→ Kutipan Dokumen:
:::

Selasa, 19 Oktober 2010

Wine, mabuk atau gaya hidup?

Apa yang ada di kepala Anda ketika mendengar kata ‘wine’? Anggur, mabuk, alkohol, atau gaya hidup? Semuanya bisa benar meski tidak sepenuhnya tepat. Wine tak melulu perihal anggur.Palembang kini semakin bertabur wine. Bukan hanya komunitas pencinta wine (wine lovers) yang bertambah, tempat kongko dan kafe yang khusus menyediakan dan menjual wine itu juga kian beragam. Minum wine mulai menjadi gaya hidup di perkotaan.

Diwarnai latar cerita, juga mitos, wine tidak sekadar minuman anggur seperti dikenal dalam tradisi. Wine memberi kisah sejarah dan pengetahuan. Lagi pula, di tengah silang pendapat soal sejalan atau tidaknya dengan norma agama, tak sedikit orang yang meyakininya sebagai resep hidup sehat.
“Sejak menjalani operasi jantung, lima tahun lalu, saya rutin minum wine, dua-tiga gelas sehari, mengikuti anjuran dokter," kata Gunawan Jaya.
Ia rutin mengonsumsi minuman yang berasal dari fermentasi buah anggur itu sebagai upaya agar derita penyakit jantung tak berulang.

Di sisi lain, kaum berada di perkotaan pun makin banyak yang sering mengonsumsinya, baik diminum tersendiri maupun melengkapi hidangan makan. Pengusaha, profesional, politikus partai, bahkan pasangan anak muda. Itulah kenapa banyak kafe, restoran, maupun hotel yang menyediakan wine. Nyatanya, tempat-tempat itu tak pernah sama sekali tanpa pengunjung.

:::

→ Data yang Diberikan:

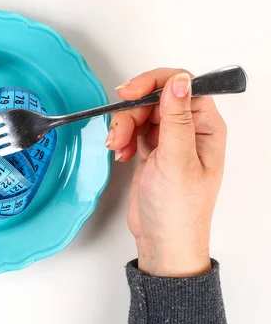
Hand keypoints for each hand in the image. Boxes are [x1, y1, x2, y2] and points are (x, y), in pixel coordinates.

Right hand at [106, 69, 225, 276]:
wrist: (162, 242)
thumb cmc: (178, 210)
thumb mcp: (176, 160)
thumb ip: (176, 118)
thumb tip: (179, 81)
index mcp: (205, 128)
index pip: (182, 86)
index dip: (154, 84)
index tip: (129, 94)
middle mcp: (189, 130)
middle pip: (155, 97)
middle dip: (132, 111)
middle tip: (119, 132)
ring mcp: (169, 140)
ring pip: (140, 113)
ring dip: (123, 126)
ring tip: (117, 148)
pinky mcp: (152, 150)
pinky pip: (133, 129)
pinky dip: (122, 137)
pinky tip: (121, 154)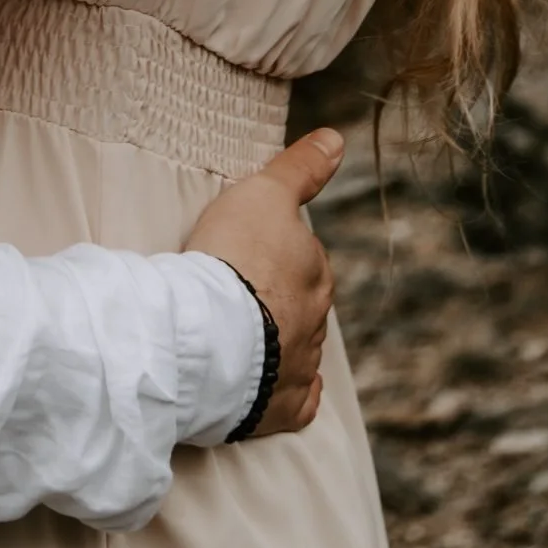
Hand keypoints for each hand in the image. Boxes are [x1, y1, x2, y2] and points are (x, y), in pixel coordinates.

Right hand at [185, 127, 343, 438]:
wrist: (209, 333)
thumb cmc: (234, 255)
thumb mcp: (264, 192)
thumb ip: (301, 168)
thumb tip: (338, 138)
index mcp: (314, 272)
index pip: (305, 256)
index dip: (277, 249)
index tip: (250, 246)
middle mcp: (315, 322)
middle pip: (304, 303)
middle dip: (282, 296)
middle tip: (242, 287)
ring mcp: (299, 368)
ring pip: (298, 348)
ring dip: (278, 340)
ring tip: (241, 332)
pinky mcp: (280, 408)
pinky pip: (297, 402)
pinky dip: (292, 393)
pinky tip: (282, 386)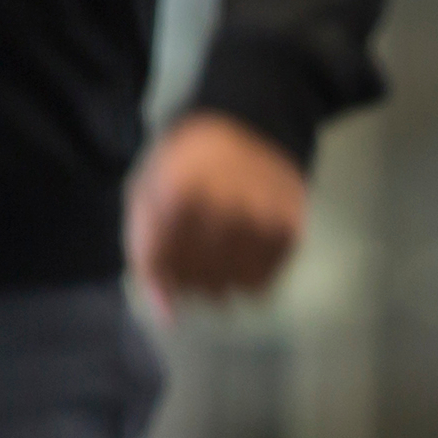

:::

→ Yang Perlu Dikerjakan:
#1 Menurut kutipan dokumen tentang wine, berapa gelas wine yang diminum Gunawan Jaya setiap hari?
#2 Teruskan kutipan dokumen tentang wine, dimulai setelah kalimat terakhirnya.

→ Jawaban Tiap Tugas:
#1 Dua sampai tiga gelas sehari.

#2
Kalau bukan oleh alasan kesehatan, apakah orang-orang berduit makin banyak yang suka mabuk? “Rasanya, membelanjakan Rp 500 ribu,- sampai di atas Rp 1 juta - untuk setiap botol ukuran 750 ml bukan cara yang tepat untuk sekadar mabuk walau bagi orang berduit,” kata Ivan, salah seorang bartender di Princess Club and Lounge, Hotel Princess.

Apalagi, kadar alkohol wine "hanya" berkisar 12 – 13 persen. Berbeda dengan wiski atau minuman lain yang punya kadar alkohol di atas 40 persen. Nggak terlalu pas kalau dibilang untuk mabuk,” lanjutnya
Barangkali yang ditawarkan adalah gaya hidup. Ada nilai gengsi karena menyangkut barang konsumsi yang relatif mahal. Namun penikmat lainnya merasakan sensasi eksklusivitas “Karena minum wine bukan budaya kita,” beber Ardi Gunadi, seorang wine lover yang kerap nongkrong di Starlight Cafe, Novotel Hotel Palembang.

Konsumen wine memang beraneka ragam. Tony, manager Selebriti Cafe membedakan konsumen dalam tiga kategori: mereka yang minum karena hidup dalam budayanya, mereka yang ingin merasakan sensasi rasa "melayang" tapi tak mabuk, “dan mereka yang menikmati wine untuk kesehatan,” katanya.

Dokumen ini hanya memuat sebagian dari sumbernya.